> To-do item
Find the word "банку" in the records below. List each line containing it.

━━ Data for this exercise

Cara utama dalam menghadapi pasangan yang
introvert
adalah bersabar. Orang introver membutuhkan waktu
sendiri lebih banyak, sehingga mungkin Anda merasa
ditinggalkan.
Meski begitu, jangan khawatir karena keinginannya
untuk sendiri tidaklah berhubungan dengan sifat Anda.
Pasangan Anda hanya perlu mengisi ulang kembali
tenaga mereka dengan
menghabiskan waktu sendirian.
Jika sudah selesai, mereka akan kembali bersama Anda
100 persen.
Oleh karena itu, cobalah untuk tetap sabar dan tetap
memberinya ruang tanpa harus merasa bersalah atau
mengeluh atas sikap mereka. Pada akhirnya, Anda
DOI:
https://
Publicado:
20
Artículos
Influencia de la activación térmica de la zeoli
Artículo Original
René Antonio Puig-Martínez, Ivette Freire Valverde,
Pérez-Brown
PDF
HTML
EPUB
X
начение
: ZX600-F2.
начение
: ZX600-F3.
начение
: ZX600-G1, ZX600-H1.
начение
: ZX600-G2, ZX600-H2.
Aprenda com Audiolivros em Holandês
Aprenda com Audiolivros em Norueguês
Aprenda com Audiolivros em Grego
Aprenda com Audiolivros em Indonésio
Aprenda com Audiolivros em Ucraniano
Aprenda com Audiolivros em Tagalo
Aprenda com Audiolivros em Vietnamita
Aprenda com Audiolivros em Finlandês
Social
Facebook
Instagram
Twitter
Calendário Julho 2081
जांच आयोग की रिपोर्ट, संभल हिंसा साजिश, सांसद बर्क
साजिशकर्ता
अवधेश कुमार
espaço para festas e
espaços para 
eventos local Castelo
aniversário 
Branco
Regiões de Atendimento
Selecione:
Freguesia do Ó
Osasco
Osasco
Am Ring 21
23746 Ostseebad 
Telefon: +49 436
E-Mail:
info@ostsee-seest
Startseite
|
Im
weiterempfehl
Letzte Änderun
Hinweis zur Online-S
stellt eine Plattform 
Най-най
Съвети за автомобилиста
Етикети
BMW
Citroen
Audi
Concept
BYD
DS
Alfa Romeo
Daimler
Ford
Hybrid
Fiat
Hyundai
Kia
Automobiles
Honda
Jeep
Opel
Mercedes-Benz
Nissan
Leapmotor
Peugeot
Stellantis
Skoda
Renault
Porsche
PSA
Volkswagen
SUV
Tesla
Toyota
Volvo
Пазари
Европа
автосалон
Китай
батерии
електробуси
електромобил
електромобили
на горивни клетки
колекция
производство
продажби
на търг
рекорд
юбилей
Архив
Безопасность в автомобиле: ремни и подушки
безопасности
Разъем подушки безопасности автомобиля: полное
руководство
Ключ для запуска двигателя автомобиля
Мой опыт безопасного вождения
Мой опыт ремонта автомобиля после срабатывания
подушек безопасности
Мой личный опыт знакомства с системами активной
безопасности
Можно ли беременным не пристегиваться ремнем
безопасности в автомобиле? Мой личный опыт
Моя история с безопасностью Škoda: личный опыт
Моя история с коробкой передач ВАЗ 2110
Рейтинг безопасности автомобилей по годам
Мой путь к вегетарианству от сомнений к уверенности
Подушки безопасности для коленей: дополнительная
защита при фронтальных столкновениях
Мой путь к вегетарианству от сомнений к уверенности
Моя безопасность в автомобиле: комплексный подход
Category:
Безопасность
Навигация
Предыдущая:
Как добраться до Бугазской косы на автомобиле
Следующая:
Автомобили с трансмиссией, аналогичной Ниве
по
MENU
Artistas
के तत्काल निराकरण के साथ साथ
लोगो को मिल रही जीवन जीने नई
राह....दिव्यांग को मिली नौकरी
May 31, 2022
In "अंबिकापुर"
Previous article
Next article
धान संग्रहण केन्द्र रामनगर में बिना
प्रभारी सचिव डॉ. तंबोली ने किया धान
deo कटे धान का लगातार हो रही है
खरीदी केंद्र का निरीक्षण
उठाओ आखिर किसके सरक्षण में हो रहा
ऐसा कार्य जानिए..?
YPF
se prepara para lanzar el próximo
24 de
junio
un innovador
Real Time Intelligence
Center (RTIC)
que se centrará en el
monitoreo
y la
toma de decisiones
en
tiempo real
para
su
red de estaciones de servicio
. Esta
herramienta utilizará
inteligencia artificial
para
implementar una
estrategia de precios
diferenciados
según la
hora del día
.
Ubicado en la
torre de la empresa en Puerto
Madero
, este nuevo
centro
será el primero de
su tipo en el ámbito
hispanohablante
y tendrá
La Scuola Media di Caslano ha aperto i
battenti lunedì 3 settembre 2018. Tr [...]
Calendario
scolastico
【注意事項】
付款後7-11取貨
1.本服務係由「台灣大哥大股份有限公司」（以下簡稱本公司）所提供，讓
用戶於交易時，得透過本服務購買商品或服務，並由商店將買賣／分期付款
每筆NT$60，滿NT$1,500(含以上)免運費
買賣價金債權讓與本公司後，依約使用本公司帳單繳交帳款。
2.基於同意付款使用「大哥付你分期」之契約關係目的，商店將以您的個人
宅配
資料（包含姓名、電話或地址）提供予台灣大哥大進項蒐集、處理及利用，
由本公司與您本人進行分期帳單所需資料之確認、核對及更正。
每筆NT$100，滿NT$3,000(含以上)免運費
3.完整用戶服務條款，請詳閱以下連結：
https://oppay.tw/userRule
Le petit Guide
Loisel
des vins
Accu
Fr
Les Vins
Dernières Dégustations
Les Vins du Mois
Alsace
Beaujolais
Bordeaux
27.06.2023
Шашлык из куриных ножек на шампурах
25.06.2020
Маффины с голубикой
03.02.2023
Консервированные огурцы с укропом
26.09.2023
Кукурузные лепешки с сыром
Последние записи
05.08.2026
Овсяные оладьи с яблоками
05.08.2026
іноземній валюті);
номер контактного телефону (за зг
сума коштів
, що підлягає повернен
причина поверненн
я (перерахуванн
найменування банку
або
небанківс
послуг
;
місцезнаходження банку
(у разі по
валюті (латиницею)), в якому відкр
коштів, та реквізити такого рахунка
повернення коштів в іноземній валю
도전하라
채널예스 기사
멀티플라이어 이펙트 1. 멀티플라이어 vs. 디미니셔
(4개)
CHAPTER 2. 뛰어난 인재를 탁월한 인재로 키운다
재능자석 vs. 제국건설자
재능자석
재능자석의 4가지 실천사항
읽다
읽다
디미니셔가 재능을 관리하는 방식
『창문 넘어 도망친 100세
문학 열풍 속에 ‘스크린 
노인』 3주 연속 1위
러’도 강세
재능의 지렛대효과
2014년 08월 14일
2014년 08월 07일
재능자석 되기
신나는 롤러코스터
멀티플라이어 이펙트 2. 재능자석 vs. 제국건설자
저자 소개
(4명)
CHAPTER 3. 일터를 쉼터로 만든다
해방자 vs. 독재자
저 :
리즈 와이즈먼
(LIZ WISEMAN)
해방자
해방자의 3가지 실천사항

━━━━

> Reply to the exercise
найменування банку
місцезнаходження банку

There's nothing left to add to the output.